__EXTRACT PROVIDED__
◇ ◇ ◇ ◇
Please Prompt Me

I am tasked with coming up with some writing prompts. I’m promptly challenged.

This is a topic I’ve talked about before, but keep coming back to. A wonderful, artistic friend, Lisa, over at satsumabug.com sent me writing prompts on a regular basis and I had fun with those. What I found, though, was that I picked the topics that interested me rather than ones that challenged me as a writer. I’d grab something fun, scribble a little, and feel like I met my obligation. I learned that those fun little interludes were great for warming up my brain so I could then dive into whatever my work in progress was. Rather like priming the pump.

I can also see lots of uses for them. To warm you up, as I mentioned above. To make you think about specific ways to write something you might normally struggle with, such as setting, description, dialog, etc. To force you to try a different style than what your normally do, such as present tense, first person, and so on. So I see them as beneficial even though, as I confessed above, I might not take advantage of these as I should.
◇ ◇ ◇ ◇
__DATA LINES__
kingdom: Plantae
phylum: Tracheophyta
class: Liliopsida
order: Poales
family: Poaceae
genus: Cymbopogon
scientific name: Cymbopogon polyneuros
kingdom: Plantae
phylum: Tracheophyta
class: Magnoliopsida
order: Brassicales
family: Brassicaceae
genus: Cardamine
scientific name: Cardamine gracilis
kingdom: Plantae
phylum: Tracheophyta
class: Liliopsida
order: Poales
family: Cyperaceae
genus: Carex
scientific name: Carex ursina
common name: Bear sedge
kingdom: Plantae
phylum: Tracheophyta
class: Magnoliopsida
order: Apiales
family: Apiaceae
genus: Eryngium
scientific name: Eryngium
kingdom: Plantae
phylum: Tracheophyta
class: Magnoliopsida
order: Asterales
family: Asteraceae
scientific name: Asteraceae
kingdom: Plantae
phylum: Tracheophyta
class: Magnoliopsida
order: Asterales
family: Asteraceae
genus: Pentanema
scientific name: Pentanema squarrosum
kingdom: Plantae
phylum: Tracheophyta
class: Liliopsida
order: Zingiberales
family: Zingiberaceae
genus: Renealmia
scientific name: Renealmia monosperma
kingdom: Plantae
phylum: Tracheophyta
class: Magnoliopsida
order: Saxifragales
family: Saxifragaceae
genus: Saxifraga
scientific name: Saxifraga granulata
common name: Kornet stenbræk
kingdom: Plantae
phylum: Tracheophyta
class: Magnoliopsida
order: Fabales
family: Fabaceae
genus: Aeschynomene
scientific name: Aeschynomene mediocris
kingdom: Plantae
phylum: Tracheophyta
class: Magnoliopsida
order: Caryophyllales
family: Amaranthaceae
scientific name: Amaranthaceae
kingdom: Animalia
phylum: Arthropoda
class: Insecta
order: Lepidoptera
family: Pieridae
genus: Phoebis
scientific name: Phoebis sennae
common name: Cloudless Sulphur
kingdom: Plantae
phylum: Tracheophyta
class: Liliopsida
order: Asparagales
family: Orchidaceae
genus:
◇ ◇ ◇ ◇
__YOUR OBJECTIVE__
In the post about writing prompts, which examples does the writer give of things someone might normally struggle to write?

__TASK RESPONSE__
Setting, description, dialog